La qualification au Tour principal assurée depuis jeudi dernier, le Sept national n’aura qu’une simple formalité à accomplir, cet après-midi, devant son homologue du Kenya. «On va gagner, c’est juré», se serait écrié le sélectionneur Mohamed Ali Sghir, si on lui avait tendu un micro dans un point de presse. Et pour cause, s’agissant du match des deux extrêmes entre le leader et la lanterne rouge de la poule, quasiment entre David et Goliath.
SOS bobos
Or, dans une rencontre si déséquilibrée, l’important n’est pas seulement d’empocher les points de la victoire, mais aussi et surtout de s’en sortir avec le minimum de dégâts. En effet, face à un adversaire au handball à l’état embryonnaire, il est coutumier de voir des joueurs incapables de différencier entre engagement physique et jeu dur, d’où un taux ascendant de risques de blessures dans le camp d’en face. La Tunisie, faut-il le rappeler, en a fait l’amère expérience, par le passé, en perdant des éléments de base, en cours de route et, plus révoltant encore, lors de matchs ne revêtant aucune espèce d’importance. Il est donc vivement recommandé de saisir, tout à l’heure, toute l’étendue d’une exigence ayant pour nom «prévention».

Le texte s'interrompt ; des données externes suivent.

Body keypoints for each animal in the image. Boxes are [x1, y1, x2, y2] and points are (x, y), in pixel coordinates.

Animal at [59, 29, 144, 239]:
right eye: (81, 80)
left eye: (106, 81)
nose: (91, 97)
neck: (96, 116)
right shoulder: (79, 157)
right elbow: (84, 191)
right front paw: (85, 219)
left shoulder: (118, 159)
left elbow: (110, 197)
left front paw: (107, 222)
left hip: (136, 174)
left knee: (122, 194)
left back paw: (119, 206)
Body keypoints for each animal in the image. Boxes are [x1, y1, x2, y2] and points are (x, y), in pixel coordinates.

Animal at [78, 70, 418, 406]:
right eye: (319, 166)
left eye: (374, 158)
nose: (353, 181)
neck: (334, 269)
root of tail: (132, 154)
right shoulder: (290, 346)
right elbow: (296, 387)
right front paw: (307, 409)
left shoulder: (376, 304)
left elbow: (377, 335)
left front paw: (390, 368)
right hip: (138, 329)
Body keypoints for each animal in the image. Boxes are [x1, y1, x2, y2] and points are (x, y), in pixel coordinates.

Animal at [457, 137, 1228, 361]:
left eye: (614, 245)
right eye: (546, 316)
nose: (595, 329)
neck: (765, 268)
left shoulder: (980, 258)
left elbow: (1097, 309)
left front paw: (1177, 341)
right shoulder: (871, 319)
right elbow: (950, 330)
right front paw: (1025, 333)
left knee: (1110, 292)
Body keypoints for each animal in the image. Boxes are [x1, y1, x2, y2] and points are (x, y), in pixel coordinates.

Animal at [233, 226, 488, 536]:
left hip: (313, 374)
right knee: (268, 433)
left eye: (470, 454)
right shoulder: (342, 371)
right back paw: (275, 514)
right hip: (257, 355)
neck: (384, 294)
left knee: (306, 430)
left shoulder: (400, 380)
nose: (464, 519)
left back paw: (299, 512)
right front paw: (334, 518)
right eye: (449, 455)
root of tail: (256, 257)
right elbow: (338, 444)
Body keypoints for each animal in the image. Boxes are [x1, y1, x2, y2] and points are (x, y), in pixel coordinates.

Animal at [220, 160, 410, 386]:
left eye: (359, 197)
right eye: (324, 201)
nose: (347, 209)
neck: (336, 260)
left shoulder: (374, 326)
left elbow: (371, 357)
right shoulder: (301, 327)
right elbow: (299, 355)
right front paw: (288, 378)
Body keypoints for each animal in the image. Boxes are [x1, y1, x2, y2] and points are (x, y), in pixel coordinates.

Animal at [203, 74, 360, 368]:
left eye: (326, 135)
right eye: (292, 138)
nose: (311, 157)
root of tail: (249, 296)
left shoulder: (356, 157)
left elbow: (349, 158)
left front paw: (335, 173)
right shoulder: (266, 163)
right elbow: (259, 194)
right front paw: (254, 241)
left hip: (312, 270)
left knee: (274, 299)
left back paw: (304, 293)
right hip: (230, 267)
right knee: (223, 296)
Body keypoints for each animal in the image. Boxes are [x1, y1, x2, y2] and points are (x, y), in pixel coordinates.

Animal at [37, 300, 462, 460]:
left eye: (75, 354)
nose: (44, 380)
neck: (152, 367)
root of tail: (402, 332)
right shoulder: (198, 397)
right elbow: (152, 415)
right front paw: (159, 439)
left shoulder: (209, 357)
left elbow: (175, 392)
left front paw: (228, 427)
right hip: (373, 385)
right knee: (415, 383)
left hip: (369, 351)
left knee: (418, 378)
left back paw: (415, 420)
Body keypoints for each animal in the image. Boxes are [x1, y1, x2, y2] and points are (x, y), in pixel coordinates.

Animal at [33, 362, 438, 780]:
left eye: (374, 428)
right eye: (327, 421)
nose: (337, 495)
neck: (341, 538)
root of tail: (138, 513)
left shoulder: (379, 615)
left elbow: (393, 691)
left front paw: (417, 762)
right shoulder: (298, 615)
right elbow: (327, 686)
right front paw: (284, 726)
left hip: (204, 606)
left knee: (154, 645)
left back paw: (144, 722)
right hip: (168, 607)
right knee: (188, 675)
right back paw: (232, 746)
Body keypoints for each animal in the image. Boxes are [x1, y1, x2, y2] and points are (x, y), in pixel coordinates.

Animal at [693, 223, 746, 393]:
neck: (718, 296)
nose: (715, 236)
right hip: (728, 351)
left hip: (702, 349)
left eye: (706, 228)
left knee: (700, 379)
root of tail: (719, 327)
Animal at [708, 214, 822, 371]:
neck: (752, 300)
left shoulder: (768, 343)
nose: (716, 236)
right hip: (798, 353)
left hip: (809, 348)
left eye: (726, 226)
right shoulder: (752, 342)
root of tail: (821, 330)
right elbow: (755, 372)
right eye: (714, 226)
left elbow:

Et le Kenya ? Certes, il s’agit du dernier de la classe, avec deux défaites (28-24 contre le Cameroun et 36-27 devant la Guinée), toujours est-il que l’équipe entraînée par Peter Mwati se distingue par la fougue de ses petits léopards, dont William Matui et Julius Chiundi qui constituent la principale force de frappe d’un groupe jeune et plein d’envie.